Daei pihak korban hadir Ayah dan ibunya. Pihak Pondok Pesantren Andalusia, diwakili oleh Rujito dan kuasa hukum Untung Waryono SH. Hadir juga dua pelaku RYN dan DVN.
“Kami tetap berharap kasus ini diproses secara hukum,” kata ayah korban GSA, Suparjo.
Langkah yang dipilih itu bertujuan untuk membuat efek jere pelaku. Pasalnya, informasi yang Suparjo dapat, RYN dan DVN bukan kali pertama bersikap seperti itu kepada juniornya.

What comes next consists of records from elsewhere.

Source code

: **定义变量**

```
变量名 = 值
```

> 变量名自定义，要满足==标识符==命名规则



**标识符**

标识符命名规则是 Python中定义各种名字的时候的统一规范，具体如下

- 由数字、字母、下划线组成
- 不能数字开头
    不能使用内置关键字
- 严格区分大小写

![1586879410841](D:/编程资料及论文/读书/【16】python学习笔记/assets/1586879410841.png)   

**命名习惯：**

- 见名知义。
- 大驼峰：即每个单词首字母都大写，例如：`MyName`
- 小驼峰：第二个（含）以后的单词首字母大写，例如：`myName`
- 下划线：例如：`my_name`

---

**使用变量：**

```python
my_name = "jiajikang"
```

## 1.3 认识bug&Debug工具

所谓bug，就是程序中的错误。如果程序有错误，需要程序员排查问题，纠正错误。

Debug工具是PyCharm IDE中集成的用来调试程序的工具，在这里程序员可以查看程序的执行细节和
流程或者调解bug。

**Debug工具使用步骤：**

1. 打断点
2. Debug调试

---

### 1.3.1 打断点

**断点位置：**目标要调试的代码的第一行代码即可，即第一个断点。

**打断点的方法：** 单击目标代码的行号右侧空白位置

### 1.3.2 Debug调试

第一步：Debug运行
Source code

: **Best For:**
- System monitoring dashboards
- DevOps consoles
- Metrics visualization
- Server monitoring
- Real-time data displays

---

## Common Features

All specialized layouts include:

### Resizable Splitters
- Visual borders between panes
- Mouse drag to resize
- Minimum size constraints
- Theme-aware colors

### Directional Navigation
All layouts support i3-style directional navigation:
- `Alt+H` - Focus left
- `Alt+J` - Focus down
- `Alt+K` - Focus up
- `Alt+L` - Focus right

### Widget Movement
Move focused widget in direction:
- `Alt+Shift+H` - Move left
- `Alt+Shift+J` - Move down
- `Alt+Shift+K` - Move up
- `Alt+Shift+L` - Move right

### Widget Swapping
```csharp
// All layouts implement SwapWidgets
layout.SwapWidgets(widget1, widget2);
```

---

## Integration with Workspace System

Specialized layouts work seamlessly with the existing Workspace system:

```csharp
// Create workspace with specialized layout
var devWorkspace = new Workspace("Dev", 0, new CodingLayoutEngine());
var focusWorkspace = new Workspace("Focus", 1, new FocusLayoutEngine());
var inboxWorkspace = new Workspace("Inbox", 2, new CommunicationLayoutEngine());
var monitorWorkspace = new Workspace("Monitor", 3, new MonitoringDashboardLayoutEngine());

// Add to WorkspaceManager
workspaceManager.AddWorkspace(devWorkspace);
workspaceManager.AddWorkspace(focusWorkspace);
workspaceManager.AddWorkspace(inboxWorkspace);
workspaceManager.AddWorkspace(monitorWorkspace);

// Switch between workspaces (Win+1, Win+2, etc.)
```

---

Suparjo menambahkan, sejak adanya peristiwa penganiayaan terhadap anaknya itu, pihak keluarga pelaku tidak menunjukkan iktikad baik.
“Tidak ada permintaan maaf atau komunikasi langsung dari keluarga pelaku,” ujar Suparjo.
Kuasa hukum keluarga korban, H. Djoko Susanto SH, menegaskan bahwa kasus ini harus menjadi pelajaran bagi lembaga pendidikan dan tempat ibadah dalam melindungi anak-anak.
“Korban masih di bawah umur dan mengalami kekerasan. Proses hukum penting untuk mencegah kejadian serupa,” katanya.
Djoko juga menanggapi keberatan pihak pesantren terhadap pemberitaan media. Ia menekankan bahwa media memiliki peran publik yang dilindungi Undang-Undang Pers.
“Jika merasa dirugikan, silakan gunakan hak jawab. Media berhak memberitakan peristiwa faktual,” ujarnya.
Sementara itu, kuasa hukum Ponpes, Untung Waryono SH, memilih tidak memberikan keterangan usai mediasi. “No komen,” ujarnya singkat. Pernyataan serupa juga disampaikan perwakilan ponpes, Rujito.
Diberitakan sebelumnya, seorang santri di Pondok Pesantren Andalusia, Kecamatan Kebasen, Banyumas, mengalami luka lebam dan sobek di bibir.
Santri berinisial GSA (17) ini mengalami penganiayaan oleh senior santri di Ponpes tersebut, pada Jumat (07/11/2025) malam.
Diduga, dua senior di Ponpes Andalusia yang melakukan penganiayaan adalah RYN (20) dan DVN (19).
Guna menghadapi persoalan tersebut, orang tua GSA meminta perlindungan hukum ke Klinik Hukum Peradi SAI Purwokerto.
GSA menceritakan kronologi awal terjadinya peristiwa yang dialaminya. Saat itu, dia hendak mengambil kembalian uang di penjual ketoprak, yang berdagang di luar pondok Andalusia.
Saat itu, pintu gerbang susah akan ditutup karena jam malam. Karena sudah hampir di tutup, GSA berlari, dengan tujuan agar tidak terlambat masuk.
Namun yang dilakukan GSA dianggap pelanggaran oleh RYN, yang bertugas sebagai pengurus divisi keamanan pondok Andalusia.
“Setelah saya kembali, saya langsung dipanggil dan dipukul menggunakan peci hingga bibir saya pecah,” kata GSA, saat memberikan keterangan di Klinik Hukum Peradi SAI Purwokerto, Sabtu (08/11/2025) malam.
GSA kemudian diinterogasi oleh para seniornya. Awalnya diinterogasi di tempat terbuka dan di hadapan santri lainnya.
Tetapi kemudian GSA diajak ke tempat tertutup tersebut. Di tempat itu, senior DVN ikut melakukan pemukulan hingga menyebabkan luka lebam di bawah mata korban.
“Pemukulan dilakukan beberapa kali, bahkan saya juga disembur air,” ujar GSA.